* [YOUR GOAL] Say how many lines of these entries include the word "texttt", and answer with the number alone.

BEGIN EXERCISE INPUTS

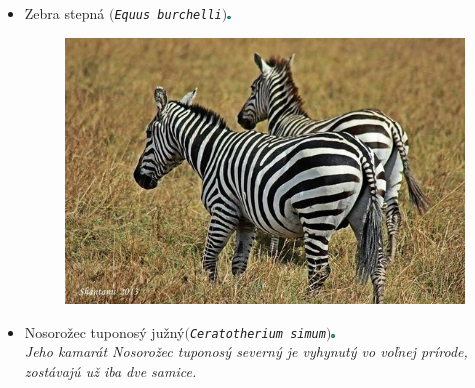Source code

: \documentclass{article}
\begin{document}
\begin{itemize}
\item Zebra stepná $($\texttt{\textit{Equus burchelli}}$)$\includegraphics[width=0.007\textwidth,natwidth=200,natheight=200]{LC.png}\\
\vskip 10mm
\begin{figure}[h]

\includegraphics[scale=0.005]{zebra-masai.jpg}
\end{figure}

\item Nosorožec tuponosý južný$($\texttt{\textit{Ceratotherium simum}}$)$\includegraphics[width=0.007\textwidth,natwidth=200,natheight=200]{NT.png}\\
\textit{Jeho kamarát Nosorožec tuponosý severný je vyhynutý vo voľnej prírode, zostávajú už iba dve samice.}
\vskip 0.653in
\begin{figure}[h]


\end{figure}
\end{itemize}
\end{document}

END EXERCISE INPUTS
BEGIN EXERCISE INPUTS

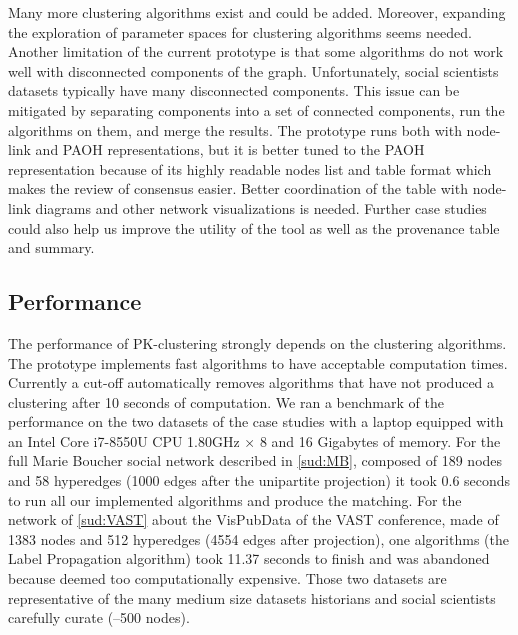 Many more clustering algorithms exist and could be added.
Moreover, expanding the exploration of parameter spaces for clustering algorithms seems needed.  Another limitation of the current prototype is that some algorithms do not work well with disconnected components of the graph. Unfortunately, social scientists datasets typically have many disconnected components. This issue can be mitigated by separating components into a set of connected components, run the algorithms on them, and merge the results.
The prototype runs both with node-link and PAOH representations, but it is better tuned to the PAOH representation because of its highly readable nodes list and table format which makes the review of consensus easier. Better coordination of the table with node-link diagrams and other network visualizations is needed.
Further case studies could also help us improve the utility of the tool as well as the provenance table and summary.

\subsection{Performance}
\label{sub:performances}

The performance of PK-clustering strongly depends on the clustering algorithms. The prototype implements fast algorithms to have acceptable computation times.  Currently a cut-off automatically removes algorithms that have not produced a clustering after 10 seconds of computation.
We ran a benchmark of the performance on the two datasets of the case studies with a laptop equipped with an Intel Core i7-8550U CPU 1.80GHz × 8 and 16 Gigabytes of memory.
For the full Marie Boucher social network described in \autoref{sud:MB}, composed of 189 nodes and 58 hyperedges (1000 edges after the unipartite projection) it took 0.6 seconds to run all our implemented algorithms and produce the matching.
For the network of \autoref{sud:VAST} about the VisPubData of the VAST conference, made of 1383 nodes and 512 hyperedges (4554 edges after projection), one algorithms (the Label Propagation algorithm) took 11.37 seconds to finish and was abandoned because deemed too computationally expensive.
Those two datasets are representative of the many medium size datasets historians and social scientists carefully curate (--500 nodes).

END EXERCISE INPUTS

* [RESPONSE TO THE EXERCISE] 2